(Suite et fin).
Vie pratique.
L’importance et la complexité de nos rapports sociaux est, d’après les biologistes de l’évolution, étroitement liée à la taille de notre cerveau.
Chez les primates, plus la taille du cerveau est importante, plus les groupes sont grands et les relations que chaque membre entretient à l’intérieur de ce groupe, complexes.
L’être humain, avec son gros cerveau – qui est donc un « cerveau social » – est capable d’entretenir un nombre record de relations sociales complexes.
Mais ce nombre est plafonné.
Dans les années 1990, un éthologue et anthropologue, Robin Dunbar, a réussi à chiffrer assez précisément ce nombre.
Ce qu’il y a d’intéressant, avec Dunbar, c’est son parcours scientifique : il a d’abord étudié des groupes de primates – chimpanzés, gorilles – en Afrique, avant d’étudier les sociétés humaines.
Au cours de ses recherches, Robin Dunbar en est arrivé à la conclusion que le cerveau humain ne pouvait entretenir des relations sociales simultanées qu’avec « seulement » 150 personnes [2].
Mais 150 personnes, c’est beaucoup.
Vous, n’avez sans doute pas 150 amis.
C’est normal : 150 est une valeur maximale. Et si vous avez, sur des réseaux sociaux, plus de 150 amis… mettons 500 ou même 1000 pour les plus populaires d’entre vous, vous n’en connaissez personnellement que moins de 150.
Ce qu’il y a d’intéressant, avec ce chiffre, c’est qu’il correspond aux tailles maximums optimales de camps et de villages dans l’histoire humaine.
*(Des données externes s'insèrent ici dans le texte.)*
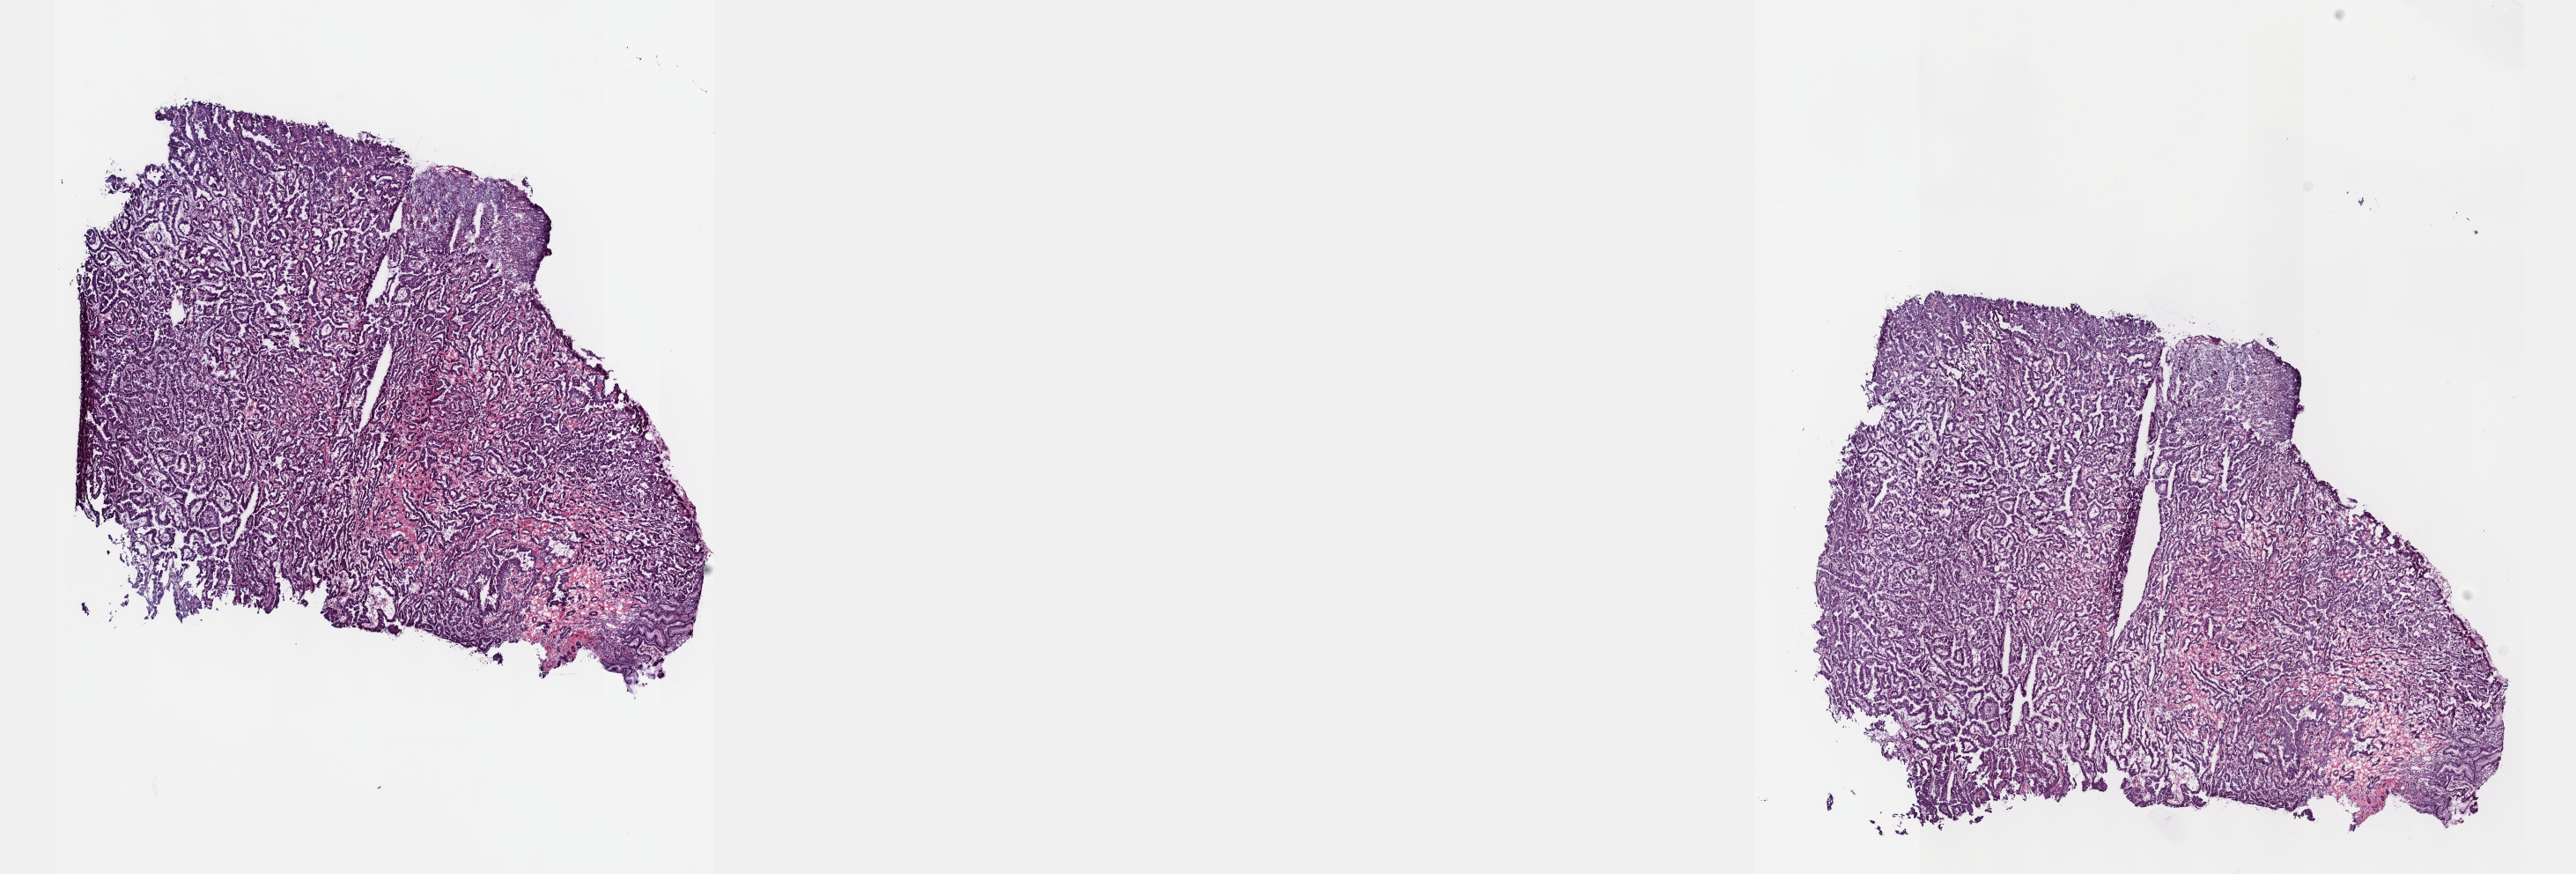
Whole-slide histology image, H&E, low-resolution overview of the scanned area, about 23.6 x 8.0 mm (acquisition: 40x scan), frozen section from the top of the tissue portion, stomach, primary tumour sample. Patient: male, age at initial diagnosis 56 years. Histologic grade: G2 (moderately differentiated). Pathologist review of this section (percent, as recorded): tumour cells 70%, tumour nuclei 70%, normal cells 0%, stromal cells 30%, necrosis 0%. Infiltration values recorded for this section: lymphocyte infiltration 40%, monocyte infiltration 20%, neutrophil infiltration 20%.
- histologic diagnosis: Adenocarcinoma, intestinal type (cardia, NOS)
- AJCC pathologic stage: IIIC (7th edition)
- lymph nodes positive (case pathology): 8 of 26 examined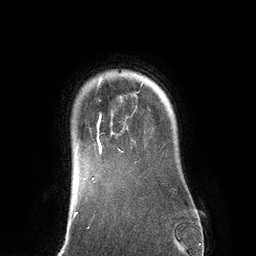
Breast MRI (dynamic contrast-enhanced), one axial slice; position 108 of 134 along the scan axis; cropped to one breast; dynamic contrast-enhanced series, time point 2 of 6 at this slice position (early post-contrast); 3 T; TE 2.8 ms, TR 6.9 ms; 1.2 mm slice thickness; 256 × 256 image matrix. Female patient.
Outlined on this slice (semi-automatically segmented with operator editing):
- enhancing-tissue mask used for the functional tumour volume (all voxels passing the contrast-enhancement thresholds inside the analysis volume; usually the tumour): bounding box <97,83,142,154> (left, top, right, bottom; pixels)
Au-delà de 150, les communautés se divisent.
Mais revenons à nos amis : même si vous atteignez le nombre plafond de 150 amis, il est peu probable que vous entreteniez les mêmes rapports, en termes d’intimité et d’intensité, avec les 150.
L’amitié, un rapport en accordéon
Ces amitiés se répartissent en cercles concentriques [3].
Au centre du cercle se trouvent vos amis les plus intimes. Ils sont entre 1 et 5 maximum.
Ce sont ceux sur lesquels vous pouvez compter en toutes circonstances, qui, même loin, prendront le train ou l’avion pour venir à votre chevet si vous êtes dans le besoin.
En général, ce sont des amis de longue date : vous vous connaissez par cœur, et, surtout, nonobstant les vicissitudes de la vie, la confiance que vous avez en eux est profonde et mutuelle.
Dans le deuxième cercle se trouvent vos amis proches. Ils sont entre 5 et 15. Vous les connaissez et les côtoyez régulièrement, mais un peu moins que ceux du premier cercle.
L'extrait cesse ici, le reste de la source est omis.